Honk the horn as we drove by on the way to the beach, if we didn't stop in.

It was our departure point of many moves whether to Saskatchewan where my mother had gotten a job working in the correction system, before the start of the eight hour drive back to university, or to return to an adult life so many miles away.

For most of my life, our big family gatherings with aunts, uncles and cousins occurred at Grammy's. Us kids had our own table set up for meals and playing cards in the living room. At Christmas, stockings for everyone were hung on the banister to the second floor. The basement once held a pool table/ ping-pong table where we spent hours when not scooted outside.

I spent countless hours with my Grammy watching her cook, listening to soaps, cleaning dishes or the house, fixing beans and tending to her flower and vegetable gardens. We talked about life, love and whatever else came out. The front porch was good for sitting in the morning and seeing everyone go by on their way to work or waiting for the mail. The back porch was shaded in the afternoon for those long leisurely summer afternoons between swimming and dinner.

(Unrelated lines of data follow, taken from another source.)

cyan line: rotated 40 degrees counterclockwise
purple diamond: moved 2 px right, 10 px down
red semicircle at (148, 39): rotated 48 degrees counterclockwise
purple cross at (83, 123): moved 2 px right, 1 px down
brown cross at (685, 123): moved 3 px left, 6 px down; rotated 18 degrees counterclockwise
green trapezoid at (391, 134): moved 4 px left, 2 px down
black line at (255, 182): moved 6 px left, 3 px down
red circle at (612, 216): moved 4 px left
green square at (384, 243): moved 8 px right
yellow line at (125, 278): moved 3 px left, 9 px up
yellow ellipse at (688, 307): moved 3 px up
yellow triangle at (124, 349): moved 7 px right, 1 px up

As I grew older and spent more time away from the farm, Grammy became my favorite pen pal. Even if all we talked about was the change in season, it still kept alive our connection. In recent years, when I called her in the evening weary from a long day with small children, she reminded me to treasure these moments that sometimes felt so overwhelming.

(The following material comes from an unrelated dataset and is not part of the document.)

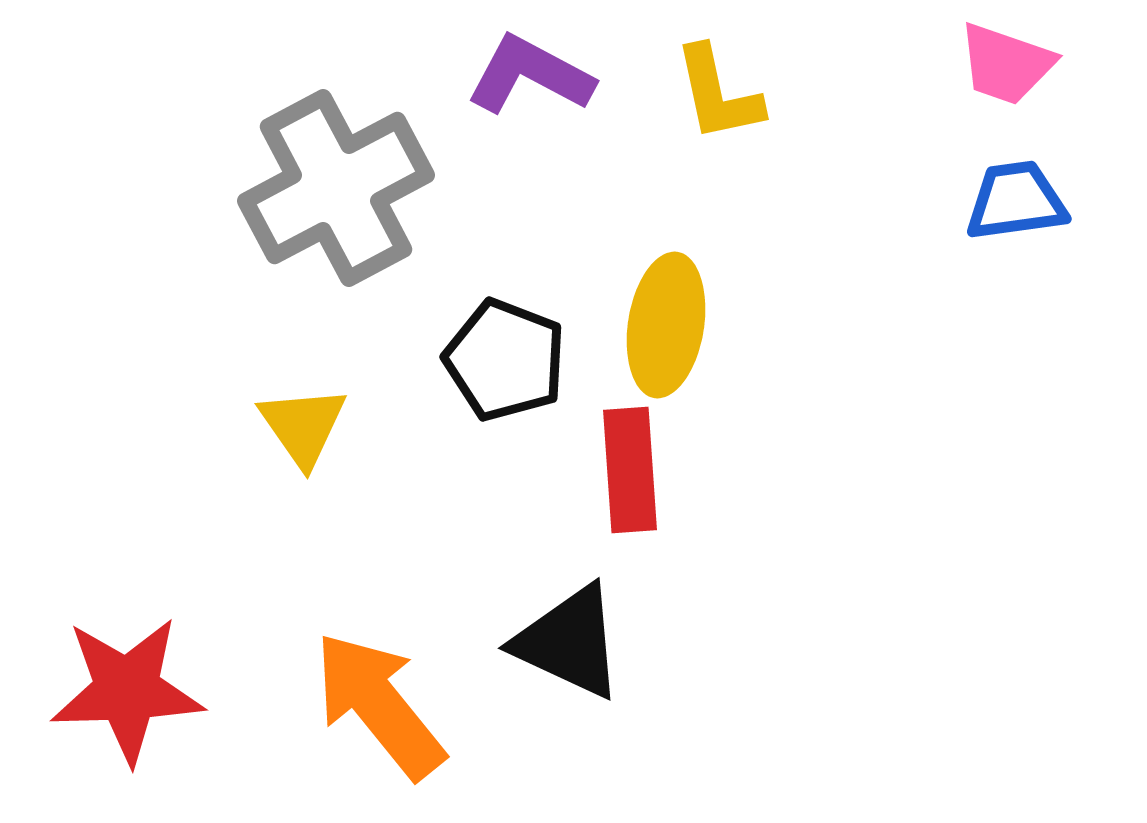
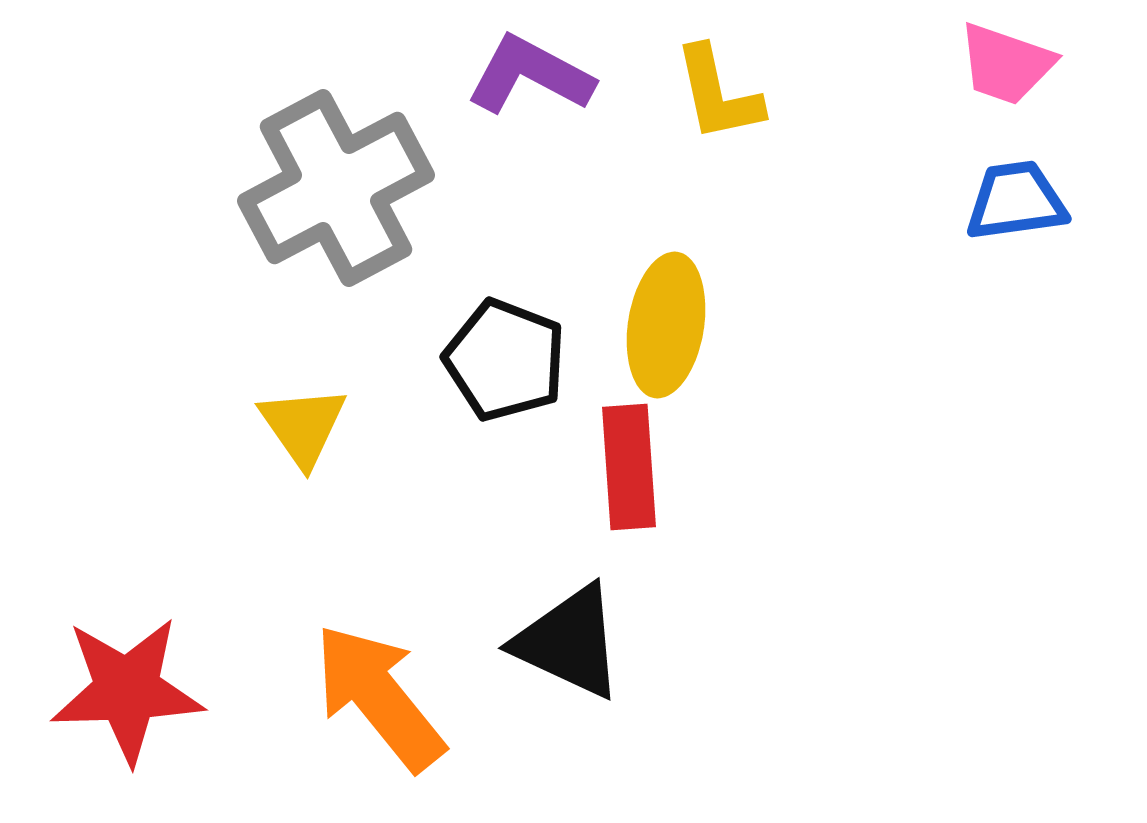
red rectangle: moved 1 px left, 3 px up
orange arrow: moved 8 px up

Now that she has passed, I hope to pass onto my children - and maybe eventually my grand-children - the importance of that special connection that has been a bedrock of my life.



Warning Low Bandwidth

Daycare has been closed for the last wee, which means we've either been traveling to visit family or I've been home with two kids (ages 3.5 and 1.5). This is my first time being at home with two higly mobile kids. It's been non-stop movement with the exception of quiet/naptime and the odd video or car ride. When I was pregnant with my first, I imagined writing while she napped or after she had gone to sleep. So of course she was a challenging sleeper. Even though my second is a more reliable sleeper, I have no more energy when I do manage to find some free time.

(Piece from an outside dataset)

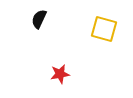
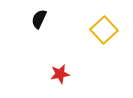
yellow square: moved 1 px down; rotated 32 degrees clockwise
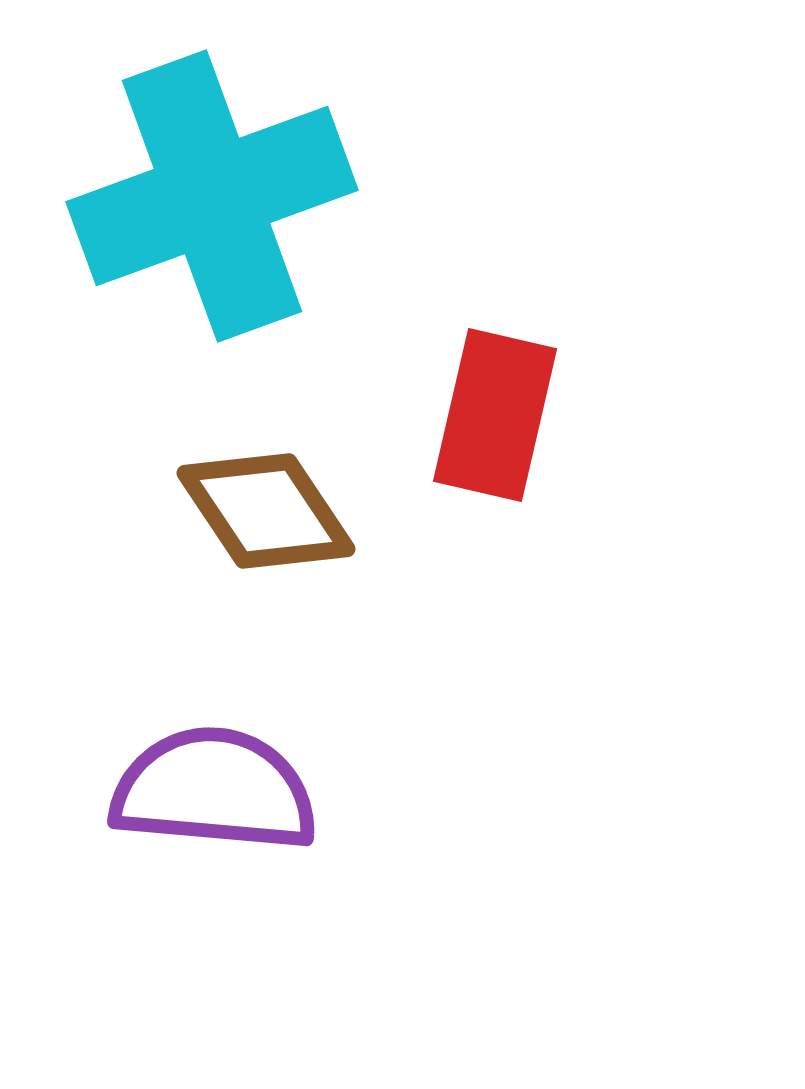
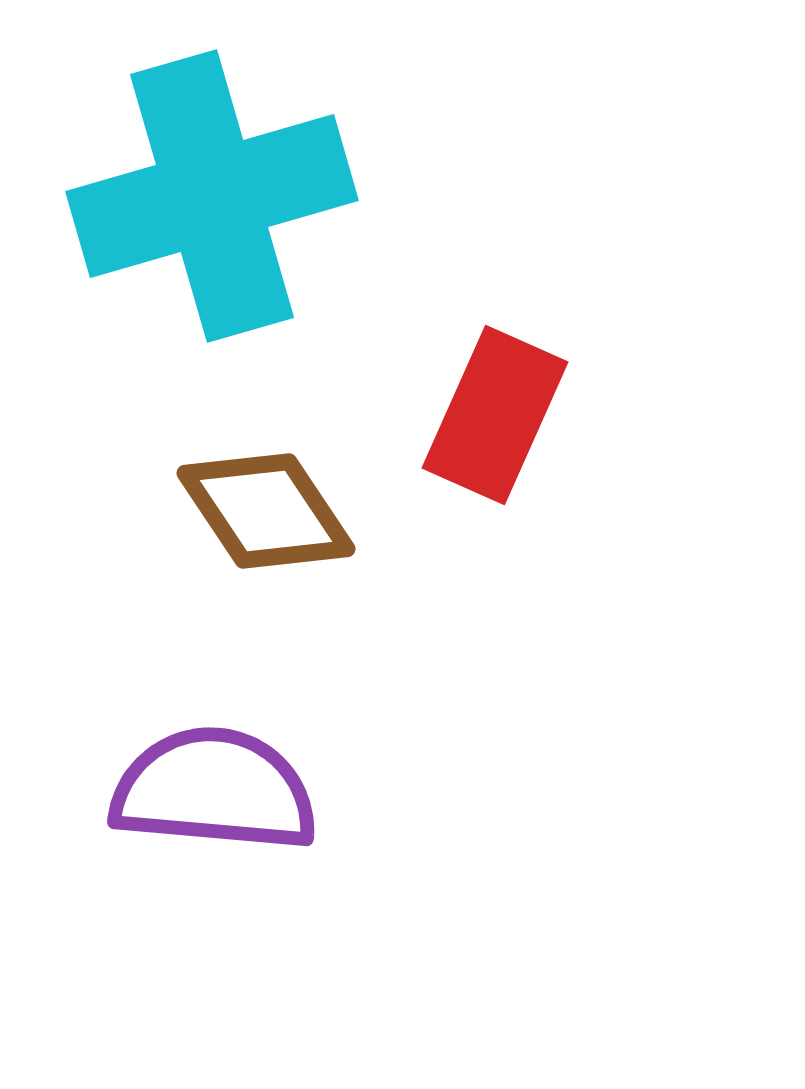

Safe Word is still in editing limbo. I have a few must fix issues before I dare submit it. Even getting a submission together will mean writing a summary.

Wolf Creek has been re-released. It was intended to be a trilogy. I've drafted the second book in which Josh gets a boyfriend and discovers the other half of his heritage.

I've agreed to write a piece for a themed anthology. However, finding the time and creative energy to write has been a challenge.

At least I'm managing to get a full nigth of sleep most nigths. But I am still along way from having the bandwidth to write consistently.